Quote from Matt8200:
I have no idea where you are coming up with this person named Bill. It is not a letter, it is a government required report. What is your basis other than 'I don't agree' for saying the quoted source is misunderstood. Have you read the source? What is clear is that all the reviews whose qualifications I have posted do not believe it is misunderstood or wrong, otherwise they wouldn't have put their name on it.
Quote from Matt8200:
I understand this but you tried to argue that the % contribution of warming in the stratospheric from CO2 and water vapor was of some importance.

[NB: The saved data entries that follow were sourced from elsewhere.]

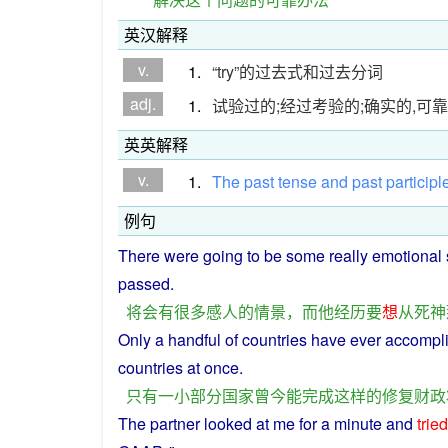
英汉解释
v.
1.
“try”的过去式和过去分词
adj.
1.
试验过的;经过考验的;确实的,可靠
英英解释
v.
1.
The
past
tense
and
past
participl
例句
There
were
going
to
be
some really
emotional
passed.
将
会
有
很多
感人
的
情景
，
而
他
经历
要
想
从
死神
Only
a
handful
of
countries
have
ever
accompl
countries
at
once
.
只有
一
小部分
国家
曾
今
能
完成
这样
的
修复
财政
The
partner
looked
at
me
for a minute and
tried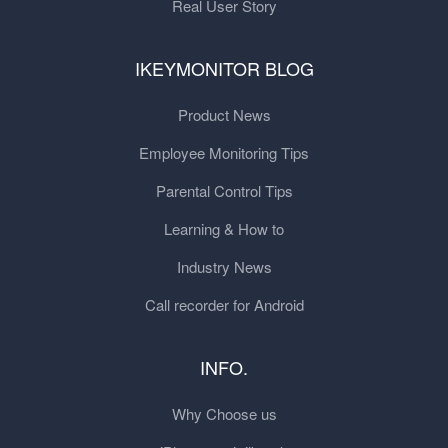
Real User Story
IKEYMONITOR BLOG
Product News
Employee Monitoring Tips
Parental Control Tips
Learning & How to
Industry News
Call recorder for Android
INFO.
Why Choose us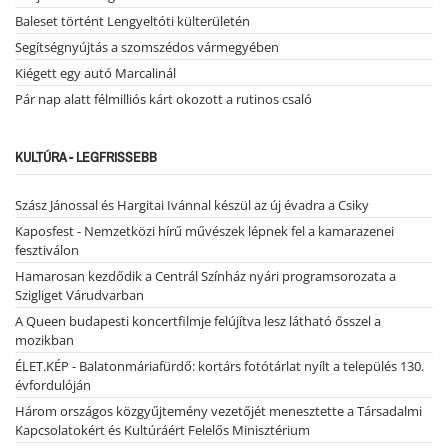
Baleset történt Lengyeltóti külterületén
Segítségnyújtás a szomszédos vármegyében
Kiégett egy autó Marcalinál
Pár nap alatt félmilliós kárt okozott a rutinos csaló
KULTÚRA - LEGFRISSEBB
Szász Jánossal és Hargitai Ivánnal készül az új évadra a Csiky
Kaposfest - Nemzetközi hírű művészek lépnek fel a kamarazenei
fesztiválon
Hamarosan kezdődik a Centrál Színház nyári programsorozata a
Szigliget Várudvarban
A Queen budapesti koncertfilmje felújítva lesz látható ősszel a
mozikban
ÉLET.KÉP - Balatonmáriafürdő: kortárs fotótárlat nyílt a település 130.
évfordulóján
Három országos közgyűjtemény vezetőjét menesztette a Társadalmi
Kapcsolatokért és Kultúráért Felelős Minisztérium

The greenhouse effect is dominated by the heating in the tropospheric. I omitted the sentence about the tropospheric in my original post because it was of little importance. You tried to make it out this was somehow being deceitful.
Quote from trefoil:
I haven't been trying to do a correlation, I did it.
I also did a calculation using the radiative forcing formula for CO2 alone, and came very close to the average AND the median, using that formula alone, for the temperature anomalies in 2003 to 2008.

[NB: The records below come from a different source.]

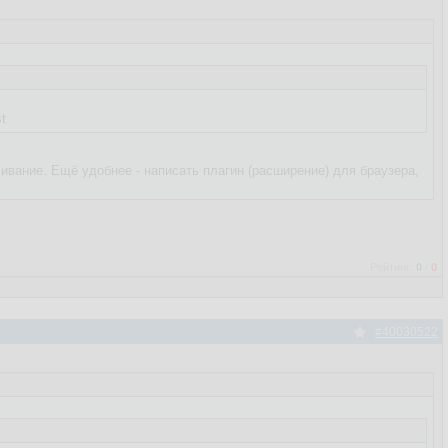
t
ачивание. Ещё удобнее - написать плагин (расширение) для браузера,
Рейтинг:
0
/
0
#40030522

How do you account for the accuracy of that calculation?
Quote from bigdavediode:
Sorry it was Haroki who tried to cite a public submission from a guy with no qualifications who misunderstood another source.
Which report are you citing, and for what purpose?
Quote from Matt8200:
Your calculation may work in some range but as you move the extremes of that range it reaches a tripping point and some other mechanism becomes dominant otherwise temperatures would never decrease like history shows they do. What is this other mechanism? It must be accounted for.
An analogy to your and Dave's explanation of the system would be a microphone/speaker system (global warming) and a source of sound (CO2). If feedback (higher temperatures-->more water vapor-->even higher temperatures-->even more water vapor ) begins to occur it only increases until it reaches a threshold, the maximum output of the amplifier (some limit where water vapor absorbs all radiation) unless some other mechanism like moving the microphone away from the speaker exist. What is this other mechanism in the global warming system and why do you chose not to account for it?
This model does not agree with the historical data. If there is not a mechanism to reverse the feedback process and since water vapor is the dominant greenhouse gas the system would never be able to reverse itself and we would have reached and stayed at that 6 degree above normal limit temperature hundreds of thousands of years ago.Quote from bigdavediode:
Since it's a feedback and not a forcing, that would make sense.
No, in fact there are estimates that CO2 will increase until we're something like six degrees above normal average global temperatures, at which point it levels off (and many millions of people die then, of course).